Adjust implicits of cancellation lemmas

Like injectivity lemmas, instances of cancellation lemmas (whose
conclusion is `cancel ? ?`, `{in ?, cancel ? ?}`, `pcancel`, or
`ocancel`) are passed to
generic lemmas such as `canRL` or `canLR_in`. Thus such lemmas should
not have trailing on-demand implicits _just before_ the `cancel`
conclusion, as these would be inconvenient to insert (requiring
essentially an explicit eta-expansion).
We therefore use `Arguments` or `Prenex Implicits` directives to make
all such arguments maximally inserted implicits.
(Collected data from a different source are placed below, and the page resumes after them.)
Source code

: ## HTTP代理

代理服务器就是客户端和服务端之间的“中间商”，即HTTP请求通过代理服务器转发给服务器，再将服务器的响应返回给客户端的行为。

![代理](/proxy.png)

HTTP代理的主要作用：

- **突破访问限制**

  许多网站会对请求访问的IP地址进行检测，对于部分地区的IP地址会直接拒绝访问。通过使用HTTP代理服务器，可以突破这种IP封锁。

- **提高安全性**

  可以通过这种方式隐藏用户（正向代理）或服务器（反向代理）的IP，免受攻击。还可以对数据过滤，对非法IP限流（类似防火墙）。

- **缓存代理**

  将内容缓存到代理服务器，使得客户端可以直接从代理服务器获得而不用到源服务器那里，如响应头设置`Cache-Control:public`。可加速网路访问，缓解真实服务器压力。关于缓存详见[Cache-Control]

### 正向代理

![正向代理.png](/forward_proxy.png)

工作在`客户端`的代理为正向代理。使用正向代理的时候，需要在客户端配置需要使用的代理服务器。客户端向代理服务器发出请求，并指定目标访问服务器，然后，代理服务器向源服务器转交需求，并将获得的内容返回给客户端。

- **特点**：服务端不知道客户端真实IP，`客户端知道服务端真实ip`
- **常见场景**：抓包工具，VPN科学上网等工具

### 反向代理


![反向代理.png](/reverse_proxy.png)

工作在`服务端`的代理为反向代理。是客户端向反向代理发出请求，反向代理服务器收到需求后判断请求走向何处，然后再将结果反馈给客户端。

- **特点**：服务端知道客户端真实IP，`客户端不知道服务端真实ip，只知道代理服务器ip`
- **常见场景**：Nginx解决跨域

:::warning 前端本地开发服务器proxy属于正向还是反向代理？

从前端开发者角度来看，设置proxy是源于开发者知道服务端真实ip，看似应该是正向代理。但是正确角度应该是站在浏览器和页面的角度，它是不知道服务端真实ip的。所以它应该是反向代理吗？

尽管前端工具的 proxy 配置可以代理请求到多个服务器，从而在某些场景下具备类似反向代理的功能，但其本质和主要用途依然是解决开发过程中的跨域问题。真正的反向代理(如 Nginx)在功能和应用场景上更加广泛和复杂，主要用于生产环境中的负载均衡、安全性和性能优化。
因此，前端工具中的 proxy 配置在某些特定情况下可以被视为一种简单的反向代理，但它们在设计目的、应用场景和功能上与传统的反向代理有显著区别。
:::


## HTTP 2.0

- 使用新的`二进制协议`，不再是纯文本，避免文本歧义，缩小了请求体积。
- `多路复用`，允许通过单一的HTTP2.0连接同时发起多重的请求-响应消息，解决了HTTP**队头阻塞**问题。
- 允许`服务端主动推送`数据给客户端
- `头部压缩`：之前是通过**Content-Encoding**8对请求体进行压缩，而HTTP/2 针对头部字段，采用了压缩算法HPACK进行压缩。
We don’t, however make
other arguments implicit, so as not to spoil direct instantiation of
the lemmas (in, e.g., `rewrite -[y](invmK injf)`).
We have also tried to do this with lemmas whose statement matches a
`cancel`, i.e., ending in `forall x, g (E[x]) = x` (where pattern
unification will pick up `f = fun x => E[x]`).
We also adjusted implicits of a few stray injectivity
lemmas, and defined constants.
We provide a shorthand for reindexing a bigop with a permutation.
Finally we used the new implicit signatures to simplify proofs that
use injectivity or cancellation lemmas.

1 files changed, 7 insertions, 8 deletions

diff --git a/mathcomp/algebra/ssrint.v b/mathcomp/algebra/ssrint.v
index b734ad7..e6b0264 100644
--- a/mathcomp/algebra/ssrint.v
+++ b/mathcomp/algebra/ssrint.v
@@ -290,7 +290,7 @@ Lemma mulz_addl : left_distributive mulz (+%R).
 Proof.
 move=> x y z; elim: z=> [|n|n]; first by rewrite !(mul0z,mulzC).
   by rewrite !mulzS=> ->; rewrite !addrA [X in X + _]addrAC.
-rewrite !mulzN !mulzS -!opprD=> /(inv_inj (@opprK _))->.
+rewrite !mulzN !mulzS -!opprD=> /oppr_inj->.
 by rewrite !addrA [X in X + _]addrAC.
 Qed.
 
@@ -330,22 +330,21 @@ Lemma mulVz : {in unitz, left_inverse 1%R invz *%R}.
 Proof. by move=> n /pred2P[] ->. Qed.
 
 Lemma mulzn_eq1 m (n : nat) : (m * n == 1) = (m == 1) && (n == 1%N).
-Proof. by case: m=> m /=; [rewrite -PoszM [_==_]muln_eq1 | case: n]. Qed.
+Proof. by case: m => m /=; [rewrite -PoszM [_==_]muln_eq1 | case: n]. Qed.
 
 Lemma unitzPl m n : n * m = 1 -> m \is a unitz.
 Proof.
-case: m => m; move/eqP; rewrite qualifE.
-* by rewrite mulzn_eq1; case/andP=> _; move/eqP->.
-* by rewrite NegzE intS mulrN -mulNr mulzn_eq1; case/andP=> _.
+rewrite qualifE => /eqP.
+by case: m => m; rewrite ?NegzE ?mulrN -?mulNr mulzn_eq1 => /andP[_ /eqP->].
 Qed.
 
-Lemma  invz_out : {in [predC unitz], invz =1 id}.
+Lemma invz_out : {in [predC unitz], invz =1 id}.
 Proof. exact. Qed.
 
 Lemma idomain_axiomz m n : m * n = 0 -> (m == 0) || (n == 0).
 Proof.
-by case: m n => m [] n //=; move/eqP; rewrite ?(NegzE,mulrN,mulNr);
-  rewrite ?(inv_eq (@opprK _)) -PoszM [_==_]muln_eq0.
+by case: m n => m [] n //= /eqP;
+  rewrite ?(NegzE, mulrN, mulNr) ?oppr_eq0 -PoszM [_ == _]muln_eq0.
 Qed.
 
 Definition comMixin := ComUnitRingMixin mulVz unitzPl invz_out.